[Alpinisme] Qui était Lionel Terray ?
Retour en 1965 au pied d’une fatidique falaise du Vercors… « Je sais à peu près quand il doit revenir. Et tant qu’il est dans les temps, j’essaye de ne pas m’affoler. Évidemment dès qu’il est en retard, je me dis c’est peut-être aujourd’hui»…
Ainsi parlait Marianne Terray en 1964, dans un reportage télévisé.
«Peut-être aujourd’hui»… L’expression prit dramatiquement tout son sens un an plus tard. Quand un sinistre jour de septembre 1965, la montagne fut plus forte que son alpiniste de mari, Lionel Terray.
Terray. À son nom les passionnés des hauteurs associent le Jannu, le Makkalu, le Fitz Roy, l’Eiger et tant d’autres sommets ou parois. Les férus de littérature retrouvent eux dans la bibliothèque familiale un exemplaire des «conquérants de l’inutile». Et les autres se remémorent une photo mythique publiée maintes fois dans les journaux, celle de cet homme portant à bout de bras son compère Lachenal au retour de l’Annapurna.
Terray, un surhomme qui paraissait plus fort que la montagne. Une légende rattrapée par la réalité.

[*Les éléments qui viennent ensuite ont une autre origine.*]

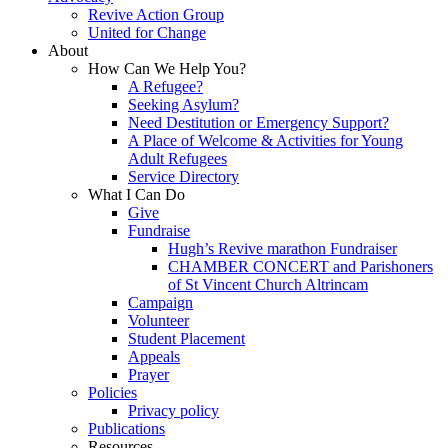
Revive Action Group
United for Change
About
How Can We Help You?
A Refugee?
Seeking Asylum?
Need Destitution or Emergency Support?
A Place of Welcome & Activities for Young
Adult Refugees
Service Directory
What I Can Do
Give
Fundraise
Hugh’s Revive marathon Fundraiser
CHAMBER CONCERT and Parishoners
of St Vincent Church Altrincam
Campaign
Volunteer
Student Placement
Appeals
Prayer
Policies
Privacy policy
Publications
Resources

18 septembre 1965 à Chamonix. Lionel Terray vit ici au pied du mont Blanc avec sa femme et ses deux enfants. À 44 ans, il a enfin décidé de lever le pied, du moins à l’échelle d’un alpiniste. Finies les grandes expéditions de l’Himalaya jusqu’aux Andes. Mais entre deux conférences ou documentaires, pas question de rester affalé dans un fauteuil, le guide a la bougeotte. D’ailleurs c’est pour ça qu’il quitte son domicile ce samedi, pour crapahuter en compagnie d’un jeune guide, Marc Martinetti.
À Marianne il a donné un programme clair : après une course en montagne dans le Vercors, il restera à Grenoble. Le lundi il a en effet des rendez-vous d’affaires. Il refera un tour en montagne ensuite et rentrera sur Chamonix mardi soir ou mercredi matin.
Une balade dans le Vercors, en comparaison d’un 8 000 m himalayen ou d’un vertigineux sommet andin, il n’y a pas de quoi s’inquiéter pourrait-on penser. Sauf que ni le mardi soir, ni le mercredi, Marianne ne voit revenir son mari. Et le doute la gagne. «Peut-être aujourd’hui»…
Alors le mercredi, c’est elle qui donne l’alerte. Une alerte d’autant plus prise au sérieux que le lundi Lionel Terray n’a pas honoré ses rendez-vous. Marc Martinetti non plus n’est pas réapparu.
Mais comment les trouver ? On ignore les lieux exacts des courses en montagne prévues.
Alors que déjà des guides de Chamonix arrivent sur Grenoble pour participer aux recherches, on installe un QG au syndicat d’initiative de la ville. Deux téléphones ne cessent de sonner, tandis que le directeur du secours en montagne et celui de la protection civile s’organisent. Un hélicoptère a décollé pour faire des vols de reconnaissance au-dessus du Vercors. Mais scruter chaque arête, chaque paroi, ou même simplement repérer la voiture de Terray, est une gageure. À 18 h 30 un nouveau coup de fil annonce ainsi que l’appareil est revenu, sans avoir aperçu un seul indice.